So you got accepted to a school away from your hometown. Fees are paid, scholarships are awarded, you’ve travelled the distance and touched down in your new second home for the next 2 years or so. Whether you enrolled in a small junior college or a university with multiple campuses, you are bound to relate to at least two of the three types of shock in your time away from home.
Culture shock from being in a new locale is one thing. The natives probably not understand your customs, your habits or your language; hell, they may not even understand the colour your eyes, hair or even skin (yes, I said that – and meant that). And the same statement applies to the international population – in all its diversity; they may not get you or relate to you very often, despite the locale also being foreign to them. And sometimes in that regard, the people you may feel like you can relate to the most – people from your home country or as close as your home city – will surprise the mess out of you. They will find some ways to adapt that seem very odd at first, they may think differently than you, they may be brought up with different ideals or morals than you. Needless to say, it will be very unnerving at times; sometimes frustrating, infuriating, disheartening, discouraging and even depressing.
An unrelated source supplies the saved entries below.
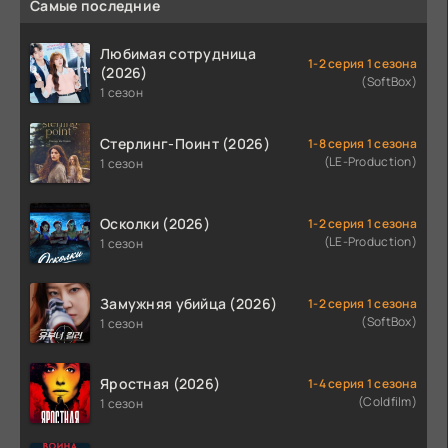
Самые последние
Любимая сотрудница
1-2 серия 1 сезона
(2026)
(SoftBox)
1 сезон
Стерлинг-Поинт (2026)
1-8 серия 1 сезона
(LE-Production)
1 сезон
Осколки (2026)
1-2 серия 1 сезона
(LE-Production)
1 сезон
Замужняя убийца (2026)
1-2 серия 1 сезона
(SoftBox)
1 сезон
Яростная (2026)
1-4 серия 1 сезона
(Coldfilm)
1 сезон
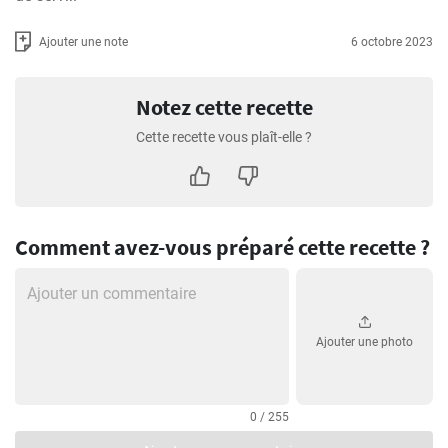
Ajouter une note
6 octobre 2023
Notez cette recette
Cette recette vous plaît-elle ?
Comment avez-vous préparé cette recette ?
Ajouter une photo
0 / 255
In fact, for some people the prospect of forming many generalised ideas (some very outlandish and some right on the money!), become a recluse or run for the green green grass of home can seem very tempting.
Switching to a new currency or simply a new price of living can be a true shock, not just to your wallet. On one end, switching to a lower cost of living sometimes means that spending habits are underestimated – constant comparison in your home currency runs the risk of the notion that “oh it’s not that expensive, so I can afford to buy more/splurge” and the inevitable money management problems in the long term. On the other end of the spectrum, switching to a higher cost of living sometimes makes expenses tough to maintain. This is especially true on a scholar’s stipend, no matter where your scholarship takes you. In one way or the other, the potential to feel overwhelmed by the cost of life in your new surroundings is lurking, sometimes palpable.
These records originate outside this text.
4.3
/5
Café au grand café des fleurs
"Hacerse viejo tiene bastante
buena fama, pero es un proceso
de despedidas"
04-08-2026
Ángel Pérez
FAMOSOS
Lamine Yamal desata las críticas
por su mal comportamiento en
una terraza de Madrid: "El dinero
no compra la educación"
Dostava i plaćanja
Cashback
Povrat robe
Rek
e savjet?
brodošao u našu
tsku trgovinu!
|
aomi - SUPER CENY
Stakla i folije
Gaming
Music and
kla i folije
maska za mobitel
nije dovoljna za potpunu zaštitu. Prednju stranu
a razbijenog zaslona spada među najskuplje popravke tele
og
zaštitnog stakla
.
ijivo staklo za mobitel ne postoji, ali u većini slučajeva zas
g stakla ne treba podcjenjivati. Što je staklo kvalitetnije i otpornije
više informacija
You’ve just moved to a new city, new state or new country. You’ve got a new set of customs to adapt to, a new set of rules to learn, a new set of responsibilities to adjust to. And that’s before you even get on the flight to reach your new destination! You still have yet to get your orientation package when you touch down in your new city – or enter the gates of your new school. Then that package arrives – and that’s pages upon pages to read, whether it’s on paper, USB drive, online, mobile app, wherever it lies. Then there is in-campus orientation to school – that day (day, days, weeks, depending on where you go to school) is pretty much flooded with more terabytes of data imaginable, most of which will be lost on you between the first 3-6 hours. If you’re blessed with a large attention span.
Oh, then there’s the new things on the checklist that you now have near-full responsibility for. Choosing courses? Picking extra-curricular activities? Knowing class pre-requisites? That’s on you. Which textbooks to digest to deal with in which order? What time class starts? What class you’re supposed to be in? Oh, that’s you too. Any medical woes? Pharmacy run? Dental check-ups? Your call again. Traffic tickets? Any other run-ins with the law? Oh yeah, there you go too.
… Calm Down
Okay. It is possible that I may have shocked you. So while you find something lighter to read about, I’ll leave you with a short note – there are bright sides to all this. More about that in another post.